BACKGROUND & OBJECTIVE: Chronic kidney disease (CKD) is a common condition in worldwide with underlying causes. The role of trace elements such as copper and zinc in CKD is uncertain. We aimed to examine the relationship of serum copper and zinc with kidney function status and explore its possible effect modifiers in the general population.
Data from 5353 National Health and Nutrition Examination Survey (NHANES) participants from 2011 to 2016 were analyzed for the role of trace elements in the age range 18 to 80 years. The kidney outcomes were reduced estimated glomerular filtration rate (eGFR) <60 mL/min/1.73 m and increased urinary albumin-to-creatinine ratio (ACR) ≥ 30 mg/g.
Findings showed a significant positive association between serum copper and urinary ACR (OR = 1.04, 95% CI = 1.00-1.07). Serum copper levels of 18.0 μmol/L (median) or higher (reference level <18.0 μmol/L) were significantly associated with increased urinary ACR (OR = 1.67, 95% CI = 1.21-2.31) after adjusting for confounding factors. In contrast, there was a significant inverse association between serum zinc and reduced eGFR (OR = 0.89,95% CI = 0.81-0.99). Where serum zinc level was greater than 12.3 μmol/L (median), the prevalence of reduced eGFR was lower (OR = 0.65, 95% CI = 0.16-0.60). In addition, a stratified analysis based on various risk factors found that in those individuals with serum albumin greater than 43 g/L or systolic blood pressure greater than 120 mmHg, positive correlations between serum copper and risk of increased urinary ACR was more significant.
Our findings suggest that the reference levels of serum copper and zinc levels in healthy individuals may be different from current understanding. If further studies substantiate the same, the results will be a useful guide for designing future clinical trials and nutritional guidelines.

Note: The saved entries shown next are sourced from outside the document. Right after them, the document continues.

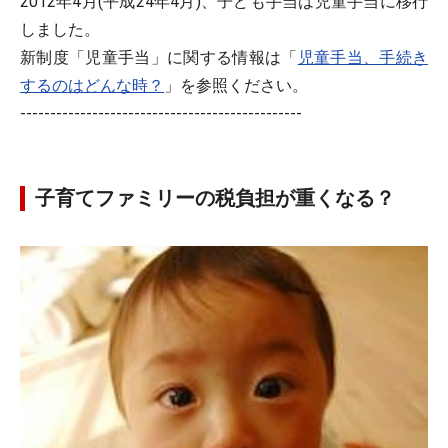
2012年4月(平成24年4月)、子ども手当は児童手当に移行
しました。
新制度「児童手当」に関する情報は「
児童手当、手続き
するのはどんな時？
」を参照ください。
-----------------------------------------------
子育てファミリーの税負担が重くなる？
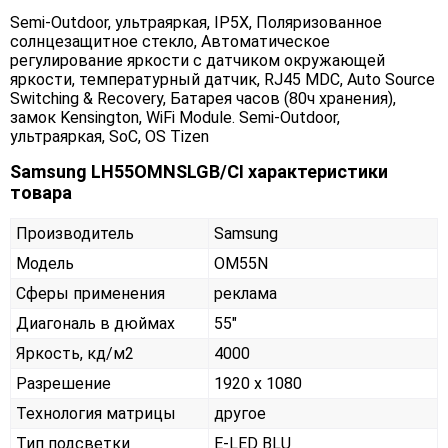
Semi-Outdoor, ультраяркая, IP5X, Поляризованное
солнцезащитное стекло, Автоматическое
регулирование яркости с датчиком окружающей
яркости, температурный датчик, RJ45 MDC, Auto Source
Switching & Recovery, Батарея часов (80ч хранения),
замок Kensington, WiFi Module. Semi-Outdoor,
ультраяркая, SoC, OS Tizen
Samsung LH55OMNSLGB/CI характеристики
товара
Производитель
Samsung
Модель
OM55N
Сферы применения
реклама
Диагональ в дюймах
55"
Яркость, кд/м2
4000
Разрешение
1920 x 1080
Технология матрицы
другое
Тип подсветки
E-LED BLU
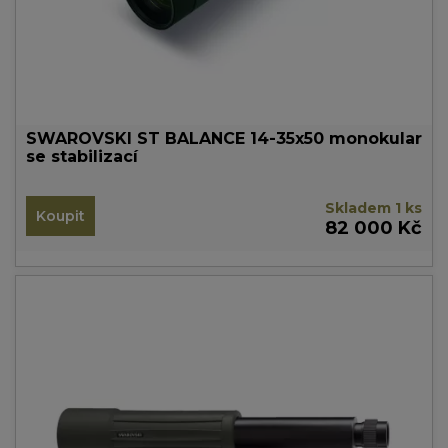
SWAROVSKI ST BALANCE 14-35x50 monokular
se stabilizací
Skladem 1 ks
Koupit
82 000 Kč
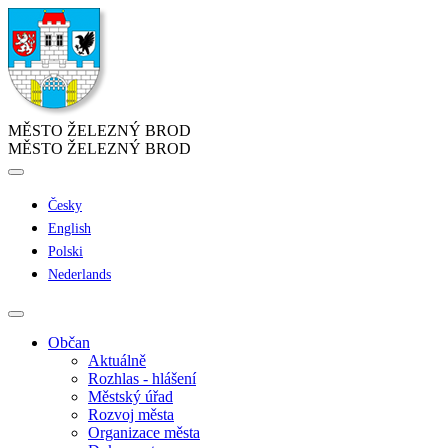
MĚSTO ŽELEZNÝ BROD
MĚSTO ŽELEZNÝ BROD
Česky
English
Polski
Nederlands
Občan
Aktuálně
Rozhlas - hlášení
Městský úřad
Rozvoj města
Organizace města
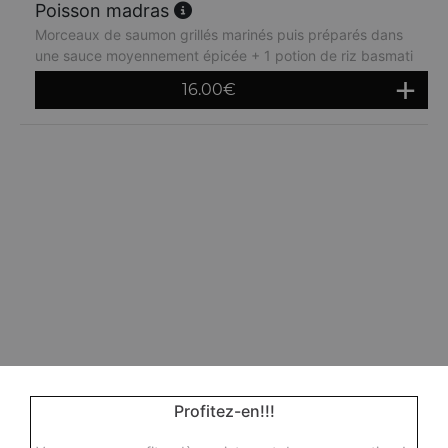
Poisson madras
Morceaux de saumon grillés marinés puis préparés dans
une sauce moyennement épicée + 1 potion de riz basmati
16.00
€
Profitez-en!!!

慢性肾脏病(CKD)是一种常见的全球性疾病,其潜在病因多种多样。微量元素如铜和锌在 CKD 中的作用尚不确定。本研究旨在探讨血清铜和锌与肾功能状态的关系,并探索其在一般人群中的可能效应修饰因子。
分析了 2011 年至 2016 年期间来自 5353 名国家健康与营养调查(NHANES)参与者的数据,以研究微量元素在 18 至 80 岁年龄范围内的作用。肾脏结局为估算肾小球滤过率(eGFR)<60ml/min/1.73m 降低和尿白蛋白/肌酐比值(ACR)≥30mg/g 增加。
研究结果显示,血清铜与尿 ACR 呈显著正相关(OR=1.04,95%CI=1.00-1.07)。血清铜水平为 18.0μmol/L(中位数)或更高(参考水平<18.0μmol/L)与调整混杂因素后尿 ACR 增加显著相关(OR=1.67,95%CI=1.21-2.31)。相比之下,血清锌与 eGFR 降低呈显著负相关(OR=0.89,95%CI=0.81-0.99)。当血清锌水平大于 12.3μmol/L(中位数)时,eGFR 降低的患病率较低(OR=0.65,95%CI=0.16-0.60)。此外,基于各种危险因素的分层分析发现,在血清白蛋白大于 43g/L 或收缩压大于 120mmHg 的个体中,血清铜与尿 ACR 风险增加之间的正相关更为显著。
本研究结果表明,健康个体的血清铜和锌参考水平可能与目前的认识不同。如果进一步的研究证实了这一点,结果将为未来的临床试验和营养指南设计提供有用的指导。